Hi everyone,
I have some questions regarding the normalizations applied by DESeq2 and some contradictory results I have obtained, I hope you can help me. Our experimental design is as follows: we have libraries of small RNAs from 10 healthy individuals and 20 infected patients (10 with mild symptoms and 10 with severe symptoms), which are sampled at 2 different time points. We want to see how the RNA families vary between the different severity groups and time points and to obtain possible biomarkers. The strategy followed for the analysis is as follows:
- We generate a matrix of counts containing each of the sequences present in the 50 samples (rows) and the absolute no. of counts for each sample (column), using in-house scripts. We also obtain the same matrix with the normalized counts in RPMs.
- To be able to work in R with this matrix, and since we are only interested in potential endogenous biomarkers, we filter the matrix keeping only what maps against human, and eliminating rows with very low counts.
- This matrix is the input we give to
DESEqDataSetFromMatrix()
.
We then perform the various contrasts we are interested in. For example:
acute_vs_mild_agesex <- DESeqDataSetFromMatrix(countData = counts_table_human_sexage,
colData = sampletable_2,
design = ~ Sex + Age_group + Group)
acute_vs_mild_mild_agesex$Group <- relevel(acute_vs_mild_mild_agesex$Group, ref ="T1_mild")

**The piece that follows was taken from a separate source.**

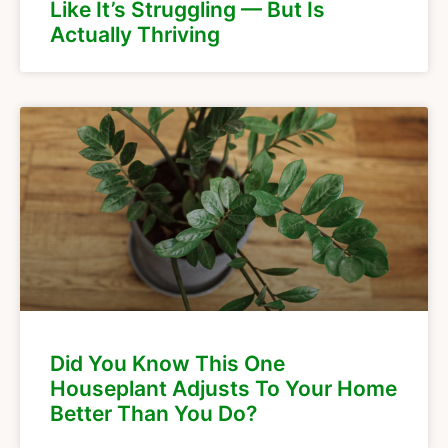
Like It’s Struggling — But Is
Actually Thriving
Did You Know This One
Houseplant Adjusts To Your Home
Better Than You Do?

acute_vs_mild_mild_agesex$Age_group <- factor(acute_vs_mild_mild_agesex$Age_group, c(1,2,3,4))
acute_vs_mild_agesex2 <- DESeq(acute_vs_mild_agesex)
res_T1acute_vs_mild_agesex <- results(acute_vs_mild_agesex2, contrast =c("Group", "T1_acute", "T1_mild"), lfcThreshold = 0.585)
shrunk_T1acute_vs_mild_agesex <- lfcShrink(acute_vs_mild_agesex2, coef="Group_T1_acute_vs_T1_mild", res=res_T1acute_vs_mild_agesex)
With this contrast, what I intend to do is to obtain the DE sequences between acute and mild patients (in time 1), controlling for the variables sex and age group. It should be noted that my groups of patients are not balanced in the age group category: one of the groups presents mostly older patients. Here my first doubt arises: is it correct to include the age group variable in the design even though it is not balanced?
But my main doubt appears when reviewing the results of the contrast. DESEq2 returns 1113 sequences as significant DE (padj < 0.05). But in some cases, when I go to the counts tables (both the one from DESeq2 and the ones I get originally) and check the normalized counts of X sequence of interest, I don't see the fold change that DESeq2 tells me. For example:
Result:
seq baseMean log2FoldChange lfcSE stat pvalue padj
seqX 2527.6030 3.348650 0.8625103 3.204194 1.354413e-03 0.0240597523
Normalized DESeq2 counts of the sequence X
Acute T1: 2.476341e+03 1.378931e+03 1657.99238 2.440383e+03 2.010505e+03 1.016864e+03 2.047027e+03 1.581439e+03 1.468407e+03 2006.66562
Mild T1: 9.940807e+02 7.19070704e+02 1.26202034e+03 2.559517e+03 6.664843e+02 9.851480e+02 720.272552 522.275026 2471.92615 1.765345e+04
Counts in the original matrix (normalized in RPMs).
Acute: 605.636 137.624 101.907 136.753 782.274 316.689 287.133 150.494 370.804 59.239
Mild: 322.246 172.691 359.175 783.238 251.813 381.638 35.494 109.578 62.841 666.775
Is this behavior to be expected, the fact that I cannot observe with the naked eye in the normalized counts a differential expression of the sequences? Can it be due to the normalizations and internal transformations that DESeq2 performs on the counts or is it a false positive?
I hope I have explained myself, otherwise I will provide all the extra info needed.
Thank you very much!
Thank you very much for your quick response! Following the steps you suggested in the second answer I could visualize the change noted by DESeq2.